What you are asked to do – Transcribe exactly everything in the data below from the line containing "201 362 324" down to the line containing "33 155 4.38", both lines included and nothing further.

*** Records provided Section Begins ***

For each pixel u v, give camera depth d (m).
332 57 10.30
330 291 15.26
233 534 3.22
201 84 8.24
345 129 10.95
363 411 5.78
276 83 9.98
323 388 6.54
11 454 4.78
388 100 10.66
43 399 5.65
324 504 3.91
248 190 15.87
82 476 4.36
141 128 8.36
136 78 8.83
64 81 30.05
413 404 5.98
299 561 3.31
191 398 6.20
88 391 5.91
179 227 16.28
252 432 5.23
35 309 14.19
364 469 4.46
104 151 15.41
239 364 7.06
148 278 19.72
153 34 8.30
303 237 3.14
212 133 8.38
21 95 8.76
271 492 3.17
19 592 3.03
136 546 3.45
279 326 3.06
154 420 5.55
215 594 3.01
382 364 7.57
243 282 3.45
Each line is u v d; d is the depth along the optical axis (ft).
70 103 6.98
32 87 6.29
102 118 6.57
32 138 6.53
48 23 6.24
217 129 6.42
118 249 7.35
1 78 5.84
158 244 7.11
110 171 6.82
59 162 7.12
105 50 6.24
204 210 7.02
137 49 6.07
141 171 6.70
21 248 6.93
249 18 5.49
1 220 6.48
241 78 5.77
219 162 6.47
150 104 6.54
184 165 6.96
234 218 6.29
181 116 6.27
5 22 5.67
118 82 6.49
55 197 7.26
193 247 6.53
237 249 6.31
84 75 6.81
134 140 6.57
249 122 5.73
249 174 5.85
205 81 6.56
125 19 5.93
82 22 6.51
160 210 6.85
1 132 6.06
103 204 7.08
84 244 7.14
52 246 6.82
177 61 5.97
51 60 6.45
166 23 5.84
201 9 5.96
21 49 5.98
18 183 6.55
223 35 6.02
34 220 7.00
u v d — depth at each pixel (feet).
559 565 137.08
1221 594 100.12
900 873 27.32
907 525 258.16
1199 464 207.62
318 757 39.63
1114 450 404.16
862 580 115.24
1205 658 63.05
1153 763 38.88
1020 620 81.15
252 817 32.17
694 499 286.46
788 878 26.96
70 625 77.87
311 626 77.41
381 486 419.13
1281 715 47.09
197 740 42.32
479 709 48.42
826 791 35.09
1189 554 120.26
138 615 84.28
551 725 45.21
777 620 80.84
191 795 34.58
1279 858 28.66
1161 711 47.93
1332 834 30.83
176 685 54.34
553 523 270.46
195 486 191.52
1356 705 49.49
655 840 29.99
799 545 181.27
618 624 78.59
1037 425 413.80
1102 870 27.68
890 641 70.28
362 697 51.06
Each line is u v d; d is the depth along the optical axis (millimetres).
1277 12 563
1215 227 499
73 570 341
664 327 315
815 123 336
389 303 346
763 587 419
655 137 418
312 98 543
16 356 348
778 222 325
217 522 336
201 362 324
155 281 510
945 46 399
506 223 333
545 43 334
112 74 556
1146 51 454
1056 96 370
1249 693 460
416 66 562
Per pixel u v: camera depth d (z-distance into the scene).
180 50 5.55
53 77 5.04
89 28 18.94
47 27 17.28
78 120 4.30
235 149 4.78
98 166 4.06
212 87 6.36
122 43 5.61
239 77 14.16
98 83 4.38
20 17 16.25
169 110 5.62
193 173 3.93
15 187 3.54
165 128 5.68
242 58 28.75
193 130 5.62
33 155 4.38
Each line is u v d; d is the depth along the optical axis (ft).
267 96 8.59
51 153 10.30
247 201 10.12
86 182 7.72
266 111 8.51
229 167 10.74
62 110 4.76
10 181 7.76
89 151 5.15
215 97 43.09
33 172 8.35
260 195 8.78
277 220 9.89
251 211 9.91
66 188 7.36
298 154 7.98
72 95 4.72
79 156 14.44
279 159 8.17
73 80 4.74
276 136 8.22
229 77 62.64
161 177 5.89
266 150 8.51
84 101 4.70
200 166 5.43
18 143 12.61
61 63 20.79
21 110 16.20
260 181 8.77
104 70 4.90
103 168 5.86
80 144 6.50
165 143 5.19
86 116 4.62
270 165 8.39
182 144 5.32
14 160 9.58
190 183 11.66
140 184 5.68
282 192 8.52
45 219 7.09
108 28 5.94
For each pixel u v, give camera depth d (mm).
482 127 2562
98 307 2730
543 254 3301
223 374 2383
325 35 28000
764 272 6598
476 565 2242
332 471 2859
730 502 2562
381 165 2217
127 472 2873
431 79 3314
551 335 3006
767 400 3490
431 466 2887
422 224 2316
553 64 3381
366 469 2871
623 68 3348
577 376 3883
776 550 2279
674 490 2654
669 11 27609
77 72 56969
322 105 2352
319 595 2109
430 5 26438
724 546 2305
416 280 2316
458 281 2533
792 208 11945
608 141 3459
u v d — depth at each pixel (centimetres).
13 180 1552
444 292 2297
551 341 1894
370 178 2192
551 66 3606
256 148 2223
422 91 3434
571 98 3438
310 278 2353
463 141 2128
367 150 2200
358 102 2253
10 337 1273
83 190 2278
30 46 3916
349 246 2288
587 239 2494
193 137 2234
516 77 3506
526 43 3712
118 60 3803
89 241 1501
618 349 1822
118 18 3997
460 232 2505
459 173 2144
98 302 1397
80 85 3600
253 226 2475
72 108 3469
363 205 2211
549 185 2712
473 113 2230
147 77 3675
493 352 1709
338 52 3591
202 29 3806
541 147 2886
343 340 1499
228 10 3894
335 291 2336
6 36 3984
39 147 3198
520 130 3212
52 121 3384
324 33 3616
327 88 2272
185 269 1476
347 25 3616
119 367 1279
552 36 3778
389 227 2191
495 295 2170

*** Records provided Section Ends ***

Task response –
201 362 324
155 281 510
945 46 399
506 223 333
545 43 334
112 74 556
1146 51 454
1056 96 370
1249 693 460
416 66 562
Per pixel u v: camera depth d (z-distance into the scene).
180 50 5.55
53 77 5.04
89 28 18.94
47 27 17.28
78 120 4.30
235 149 4.78
98 166 4.06
212 87 6.36
122 43 5.61
239 77 14.16
98 83 4.38
20 17 16.25
169 110 5.62
193 173 3.93
15 187 3.54
165 128 5.68
242 58 28.75
193 130 5.62
33 155 4.38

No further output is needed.